Patients: Patients included 45 de novo patients (18 women and 27 men, aged 20–82 yr); 28 were treated with octreotide-long-acting release and 17 with lanreotide.
Results: GH was controlled in 100% and IGF-I levels in 97.8%, tumor shrinkage was 74.9 ± 22.1 and 78.2±14.5%, in the octreotide-long-acting release and lanreotide groups, respectively. There was a significant improvement in the prevalence of hypertension (from 46.7 to 22.2%, P = 0.027), arrhythmias (from 17.8% to zero, P = 0.01), left ventricular hypertrophy (from 82.2 to 42.2%, P < 0.0001), diastolic dysfunction (from 60.0 to 15.6%, P < 0.0001), systolic dysfunction (from 40.0 to 4.4%, P < 0.0001), and hypertriglyceridemia (from 40.0 to 4.4%, P < 0.0001). The prevalence of impaired glucose tolerance (IGT; from 28.9 to 20.0%. P = 0.46) and diabetes mellitus (from 22.4 to 31.1%, P = 0.64) did not change.

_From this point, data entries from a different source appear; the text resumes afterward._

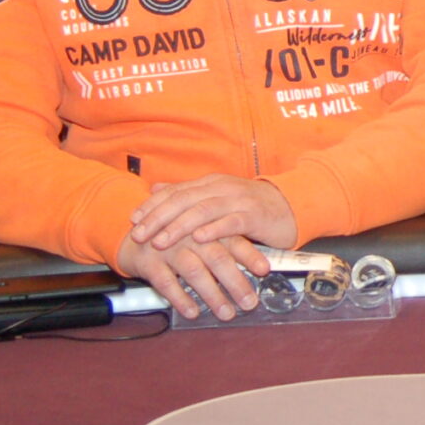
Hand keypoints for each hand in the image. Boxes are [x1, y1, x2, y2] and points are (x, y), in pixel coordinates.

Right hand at [114, 229, 270, 321]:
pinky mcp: (148, 262)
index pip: (233, 240)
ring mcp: (168, 248)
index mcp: (206, 226)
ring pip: (195, 271)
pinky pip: (166, 282)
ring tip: (226, 313)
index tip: (265, 271)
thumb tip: (258, 265)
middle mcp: (190, 235)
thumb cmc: (175, 236)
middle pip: (217, 257)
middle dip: (236, 282)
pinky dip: (180, 298)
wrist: (133, 233)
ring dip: (212, 295)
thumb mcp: (201, 234)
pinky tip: (193, 312)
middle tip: (249, 302)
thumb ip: (225, 245)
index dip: (250, 255)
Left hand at [126, 174, 297, 252]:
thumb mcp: (217, 196)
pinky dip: (214, 230)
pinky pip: (232, 222)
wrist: (292, 206)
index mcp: (211, 183)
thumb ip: (187, 193)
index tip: (133, 219)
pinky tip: (200, 239)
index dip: (152, 205)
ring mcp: (239, 200)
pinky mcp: (255, 215)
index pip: (175, 191)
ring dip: (179, 227)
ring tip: (160, 242)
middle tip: (139, 235)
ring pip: (203, 210)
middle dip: (158, 218)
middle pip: (184, 200)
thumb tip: (155, 188)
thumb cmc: (251, 206)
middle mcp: (222, 188)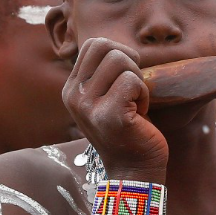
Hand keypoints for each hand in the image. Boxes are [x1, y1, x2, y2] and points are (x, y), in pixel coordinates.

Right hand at [63, 38, 167, 181]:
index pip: (93, 44)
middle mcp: (74, 96)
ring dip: (137, 79)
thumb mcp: (105, 98)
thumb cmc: (127, 129)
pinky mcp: (109, 115)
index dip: (117, 50)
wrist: (133, 170)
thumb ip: (103, 73)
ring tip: (135, 102)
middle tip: (134, 86)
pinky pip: (133, 81)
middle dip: (129, 61)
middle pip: (106, 46)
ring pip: (120, 60)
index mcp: (71, 89)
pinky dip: (144, 94)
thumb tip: (115, 46)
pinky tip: (140, 113)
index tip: (127, 73)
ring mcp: (88, 106)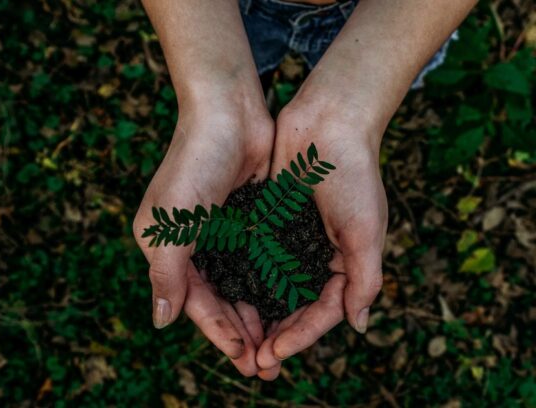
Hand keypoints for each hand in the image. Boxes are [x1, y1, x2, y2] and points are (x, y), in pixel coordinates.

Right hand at [133, 98, 273, 375]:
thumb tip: (161, 322)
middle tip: (266, 364)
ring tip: (279, 343)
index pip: (195, 302)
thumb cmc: (194, 163)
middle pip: (220, 299)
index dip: (218, 332)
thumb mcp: (172, 222)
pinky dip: (271, 284)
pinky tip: (288, 304)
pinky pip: (260, 261)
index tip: (244, 358)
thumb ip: (166, 273)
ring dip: (258, 313)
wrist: (228, 112)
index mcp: (168, 248)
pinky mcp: (249, 219)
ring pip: (242, 285)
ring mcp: (224, 232)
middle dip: (241, 332)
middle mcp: (195, 244)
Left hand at [255, 101, 387, 379]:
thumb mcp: (367, 230)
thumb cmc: (354, 175)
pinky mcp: (270, 221)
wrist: (329, 122)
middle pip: (296, 306)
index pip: (323, 311)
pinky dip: (245, 278)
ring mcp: (292, 239)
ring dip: (258, 314)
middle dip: (277, 334)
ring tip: (238, 340)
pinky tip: (227, 296)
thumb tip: (359, 325)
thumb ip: (365, 278)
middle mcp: (317, 255)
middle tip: (254, 361)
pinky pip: (257, 257)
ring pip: (273, 287)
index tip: (275, 353)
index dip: (301, 336)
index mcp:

Conclusions: In patients with severe comorbidities and those who refuse surgery, 5 yr of exclusive SSA therapy induce successful control of GH and IGF-I; tumor shrinkage (by median 80%), and improvement of hypertension, cardiac performance; and dyslipidemia. No patient was withdrawn from treatment because of side effects, and glucose tolerance was stable. We suggest that first-line SSA treatment may be safely continued in patients with acromegaly, according to an individual patient’s indications and preferences.